Ayer, con otros padres, comentábamos la pena que nos daba
olvidar tantas cosas de nuestros hijos pequeños, sabiendo como sabíamos que lo
olvidaríamos casi todo (por muchas fotos que tomáramos). Yo también sé que el
destino de los niños es desconocer a sus padres. Los niños son incapaces (como
lo hemos sido nosotros cuando éramos pequeños) de imaginarnos, no ya
como a hombres y mujeres jóvenes, sino antes de su aparición en
el mundo. Solo cuando son mayores, y si los padres tienen cosas interesantes
que mostrarles, podrían rellenar un poco ese hueco. Si es que quieren, que no
tienen por qué.
Así que se trata de una relación extraña desde el punto de
vista de la memoria. Nosotros no recordaremos más que estampas, momentos fijos
que podremos evocar, pero acabaremos por olvidar ese sentimiento de tener un niño en continua transformación,
siempre convirtiéndose en algo diferente y, ellos, por su parte, ni siquiera
nos considerarán más allá de nuestro papel de padres.

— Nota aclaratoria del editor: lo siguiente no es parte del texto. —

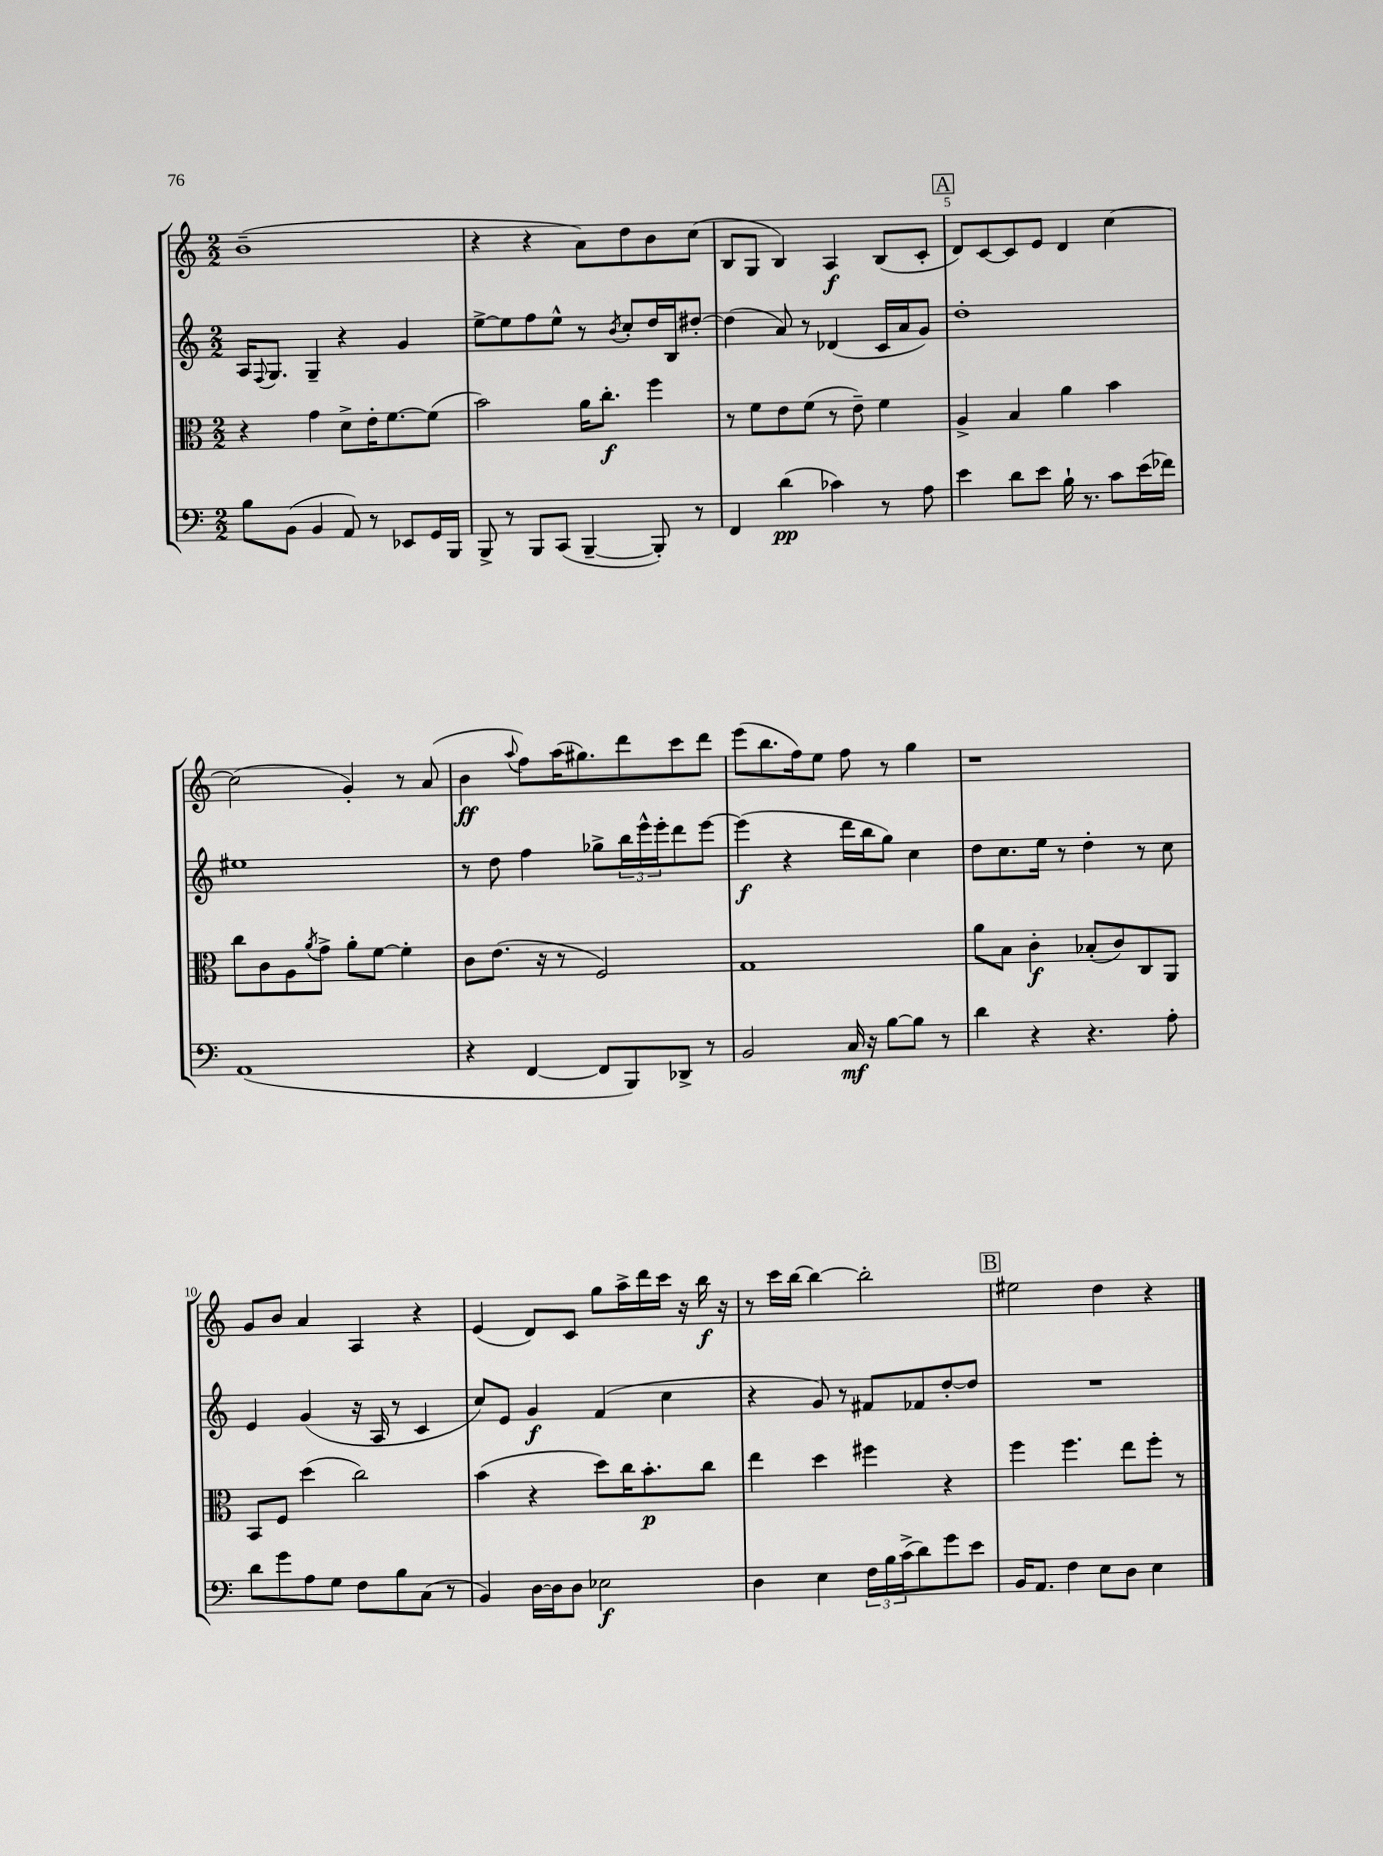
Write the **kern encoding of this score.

**kern	**dynam	**kern	**dynam	**kern	**dynam	**kern	**dynam
*part4	*part4	*part3	*part3	*part2	*part2	*part1	*part1
*staff4	*staff4	*staff3	*staff3	*staff2	*staff2	*staff1	*staff1
*clefF4	*	*clefC3	*	*clefG2	*	*clefG2	*
*k[]	*	*k[]	*	*k[]	*	*k[]	*
*M2/2	*	*M2/2	*	*M2/2	*	*M2/2	*
=2	=2	=2	=2	=2	=2	=2	=2
8B\L	.	4r	.	16A/KL	.	(1b~	.
.	.	.	.	8qqF/	.	.	.
.	.	.	.	8.G/J	.	.	.
(8BB\J	.	.	.	.	.	.	.
4BB/	.	4g\	.	4G~/	.	.	.
8AA/)	.	8d^\L	.	4r	.	.	.
8r	.	16e'\K	.	.	.	.	.
.	.	[8.f\	.	.	.	.	.
8EE-X/L	.	.	.	4g/	.	.	.
16GG/L	.	(8f\J]	.	.	.	.	.
16BBB/JJ	.	.	.	.	.	.	.
=3	=3	=3	=3	=3	=3	=3	=3
8BBB^/	.	2b\)	.	[8ee^\L	.	4r	.
8r	.	.	.	8ee\]	.	.	.
8BBB/L	.	.	.	8ff\	.	4r	.
(8CC/J	.	.	.	8ee^^\J	.	.	.
[4BBB~/	.	16a\KL	.	8r	.	8a\L)	.
.	.	8.cc'\J	f	.	.	.	.
.	.	.	.	8qb/	.	.	.
.	.	.	.	8cc'/L	.	8dd\	.
8BBB'/])	.	4ff\	.	16dd/L	.	8b\	.
.	.	.	.	16B/J	.	.	.
8r	.	.	.	[8dd#X'/J	.	(8cc\J	.
=4	=4	=4	=4	=4	=4	=4	=4
4FF/	.	8r	.	(4dd#\]	.	8B/L	.
.	.	8f\L	.	.	.	8G/J	.
(4d\	pp	8e\	.	8a/)	.	4B/)	.
.	.	(8f\J	.	8r	.	.	.
4c-X\)	.	8r	.	(4d-X/	.	4A/	f
.	.	8e~\)	.	.	.	.	.
8r	.	4f\	.	16c/LL	.	(8B/L	.
.	.	.	.	16a/J	.	.	.
8A\	.	.	.	8g/J)	.	8c'/J	.
!!LO:REH:place=s1:t=A
=5	=5	=5	=5	=5	=5	=5	=5
4e\	.	4A^/	.	1dd'	.	8d/L)	.
.	.	.	.	.	.	[8c/	.
8d\L	.	4B/	.	.	.	8c/]	.
8e\J	.	.	.	.	.	8e/J	.
16B`\	.	4a\	.	.	.	4d/	.
8.r	.	.	.	.	.	.	.
8c\L	.	4b\	.	.	.	[4cc\	.
(16e\L	.	.	.	.	.	.	.
16f-X\JJ)	.	.	.	.	.	.	.
!!LO:LB:g=z
=6	=6	=6	=6	=6	=6	=6	=6
(1AA	.	8cc\L	.	1ee#X	.	(2cc\]	.
.	.	8c\	.	.	.	.	.
.	.	8A\	.	.	.	.	.
.	.	8qa/	.	.	.	.	.
.	.	8g^\J	.	.	.	.	.
.	.	8a'\L	.	.	.	4g'/)	.
.	.	[8f\J	.	.	.	.	.
.	.	4f'\]	.	.	.	8r	.
.	.	.	.	.	.	(8a/	.
=7	=7	=7	=7	=7	=7	=7	=7
4r	.	8c\L	.	8r	.	4b\	ff
.	.	(8.e\J	.	8dd\	.	.	.
.	.	.	.	.	.	8qqaa/	.
[4FF/	.	.	.	4ff\	.	8ff\L)	.
.	.	16r	.	.	.	.	.
.	.	8r	.	.	.	(16aa\K	.
.	.	.	.	.	.	8.gg#X\)	.
8FF/L]	.	2F/)	.	8gg-X^\L	.	.	.
8BBB/)	.	.	.	24bb\L	.	8ddd\	.
.	.	.	.	24eee^^\	.	.	.
.	.	.	.	24eee'\J	.	.	.
8DD-X^/J	.	.	.	8ddd\	.	8ccc\	.
8r	.	.	.	[8eee\J	.	8ddd\J	.
=8	=8	=8	=8	=8	=8	=8	=8
2BB/	.	1G	.	(4eee\]	f	(8eee\L	.
.	.	.	.	.	.	8.bb\	.
.	.	.	.	4r	.	.	.
.	.	.	.	.	.	16ff\k)	.
.	.	.	.	.	.	8ee\J	.
16C/	mf	.	.	16ddd\LL	.	8ff\	.
16r	.	.	.	16bb\J	.	.	.
[8B\L	.	.	.	8gg\J)	.	8r	.
8B\J]	.	.	.	4cc\	.	4gg\	.
8r	.	.	.	.	.	.	.
=9	=9	=9	=9	=9	=9	=9	=9
4d\	.	8a\L	.	8dd\L	.	1r	.
.	.	8B\J	.	8.cc\	.	.	.
4r	.	4c'\	f	.	.	.	.
.	.	.	.	16ee\Jk	.	.	.
.	.	.	.	8r	.	.	.
4.r	.	(8B-X'/L	.	4dd'\	.	.	.
.	.	8c/)	.	.	.	.	.
.	.	8C/	.	8r	.	.	.
8A'\	.	8AA/J	.	8cc\	.	.	.
!!LO:LB:g=z
=10	=10	=10	=10	=10	=10	=10	=10
8d\L	.	8BB/L	.	4e/	.	8g/L	.
8g\	.	8F/J	.	.	.	8b/J	.
8A\	.	(4dd\	.	(4g/	.	4a/	.
8G\J	.	.	.	.	.	.	.
8F\L	.	2cc\)	.	16r	.	4A/	.
.	.	.	.	16A/	.	.	.
8B\	.	.	.	8r	.	.	.
(8C\J	.	.	.	4c/	.	4r	.
8r	.	.	.	.	.	.	.
=11	=11	=11	=11	=11	=11	=11	=11
4BB/)	.	(4b\	.	8cc/L)	.	(4e/	.
.	.	.	.	8e/J	.	.	.
[16D\LL	.	4r	.	4g/	f	8d/L)	.
16D\J]	.	.	.	.	.	.	.
8D\J	.	.	.	.	.	8c/J	.
2E-X\	f	8dd\L)	.	(4f/	.	8gg\L	.
.	.	16cc\K	.	.	.	16aa^\L	.
.	.	8.b'\	p	.	.	16ddd\	.
.	.	.	.	4cc\	.	16ccc\JJ	.
.	.	.	.	.	.	16r	.
.	.	8cc\J	.	.	.	16bb\	f
.	.	.	.	.	.	16r	.
=12	=12	=12	=12	=12	=12	=12	=12
4D\	.	4ee\	.	4r	.	8r	.
.	.	.	.	.	.	16ccc\LL	.
.	.	.	.	.	.	[16bb\JJ	.
4E\	.	4dd\	.	8g/)	.	4bb\_	.
.	.	.	.	8r	.	.	.
24F\LL	.	4ff#X\	.	8f#X/L	.	2bb'\]	.
24B\	.	.	.	.	.	.	.
(24c^\J	.	.	.	.	.	.	.
8d\)	.	.	.	8f-X/	.	.	.
8g\	.	4r	.	[8dd'/	.	.	.
8e\J	.	.	.	8dd/J]	.	.	.
!!LO:REH:place=s1:t=B
=13	=13	=13	=13	=13	=13	=13	=13
16BB/KL	.	4ff\	.	1r	.	2ee#X\	.
8.AA/J	.	.	.	.	.	.	.
4F\	.	4.ff\	.	.	.	.	.
8E\L	.	.	.	.	.	4dd\	.
8D\J	.	8ee\L	.	.	.	.	.
4E\	.	8ff'\J	.	.	.	4r	.
.	.	8r	.	.	.	.	.
==	==	==	==	==	==	==	==
*-	*-	*-	*-	*-	*-	*-	*-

Si reflexiono sobre ello, si lo pienso durante un momento y
no me quedo en la capa más superficial del asunto (la tristeza que provocan todos
esos momentos que no seremos capaces de recordar), creo que así es como debe
ser.
Si se coloca una piedra enorme en un río que no logre
desviar su curso, el río la rodea y quinientos metros más adelante el río no
recuerda haberla rodeado. De nosotros a ellos, de ellos a sus hijos, si los
tienen. Ninguno de nosotros es más importante que ese río, esa marea.